1.3.2 Manfaat Penelitian Hasil temuan penelitian ini diharapkan dapat memiliki kegunaan sebagai berikut: 1. Dapat mengetahui respon masyarakat terhadap program beras miskin untuk keluarga miskin di kelurahan mutiara Kecamatan Kisaran Timur Kabupaten Asahan. 2. Dapat menjadi masukan bagi instansi atau lembaga terkait dan sumber informasi pemerintah guna peningkatan kesejahteraan masyarakat melalui program salah satu upaya pemerintah untuk mengurangi beban pengeluaraan keluarga miskin khususnya Pemerintah Kabupaten Asahan. 3. Dapat memberikan sumbangan positif terhadap khasanah keilmuan di Departemen Ilmu Kesejahteraan Sosial. 4. Menambah wawasan ilmiah bagi peneliti, terutama yang berhubungan program pemerintah dalam meningkatkan ketahanan pangan dan memberikan perlindungan pada keluarga miskin melalui pendistribusian beras. 1.4 Sistematika Penulisan Adapun sistematika dalam penelitian ini sebagai berikut: BAB I : PENDAHULUAN Bab ini berisi latar belakang masalah, perumusan masalah, ruang lingkup masalah, tujuan dan manfaat penelitian serta sistematika penulisan. BAB II : TINJAUAN PUSTAKA Bab ini berisikan uraian dan teori-teori yang berkaitan dengan penelitian, kerangka pemikiran, defenisi konsep dan defenisi operasional.

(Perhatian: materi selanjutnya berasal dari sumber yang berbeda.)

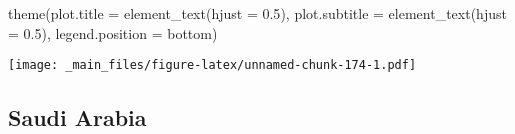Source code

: \documentclass[
]{book}
\newenvironment{Shaded}{\begin{snugshade}}{\end{snugshade}}
\newcommand{\AttributeTok}[1]{\textcolor[rgb]{0.77,0.63,0.00}{#1}}
\newcommand{\FloatTok}[1]{\textcolor[rgb]{0.00,0.00,0.81}{#1}}
\newcommand{\FunctionTok}[1]{\textcolor[rgb]{0.00,0.00,0.00}{#1}}
\newcommand{\NormalTok}[1]{#1}
\newcommand{\StringTok}[1]{\textcolor[rgb]{0.31,0.60,0.02}{#1}}
\begin{document}
\begin{Shaded}
\begin{Highlighting}[]
  \FunctionTok{theme}\NormalTok{(}\AttributeTok{plot.title =} \FunctionTok{element\_text}\NormalTok{(}\AttributeTok{hjust =} \FloatTok{0.5}\NormalTok{),}
        \AttributeTok{plot.subtitle =} \FunctionTok{element\_text}\NormalTok{(}\AttributeTok{hjust =} \FloatTok{0.5}\NormalTok{),}
        \AttributeTok{legend.position =} \StringTok{\textquotesingle{}bottom\textquotesingle{}}\NormalTok{)}
\end{Highlighting}
\end{Shaded}

\texttt{[image: \_main\_files/figure-latex/unnamed-chunk-174-1.pdf]}

\hypertarget{saudi-arabia-1}{%
\subsection{Saudi Arabia}\label{saudi-arabia-1}}
\end{document}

BAB III : METODE PENELITIAN Bab ini berisikan tentang tipe penelitian, lokasi penelitian, populasi, tekhnik pengumpulan data dan tekhnik analisa data. BAB IV : DESKRIPSI LOKASI PENELITIAN Bab ini berisikan tentang gambaran umum lokasi penelitian yang berhubungan dengan masalah objek yang akan diteliti. BAB V : ANALISIS DATA Bab ini berisikan tentang uraian data yang diperoleh dari hasil penelitian dan analisisnya. BAB VI : PENUTUP Bab ini berisikan tentang kesimpulan dan saran atas penelitian yang telah dilakukan.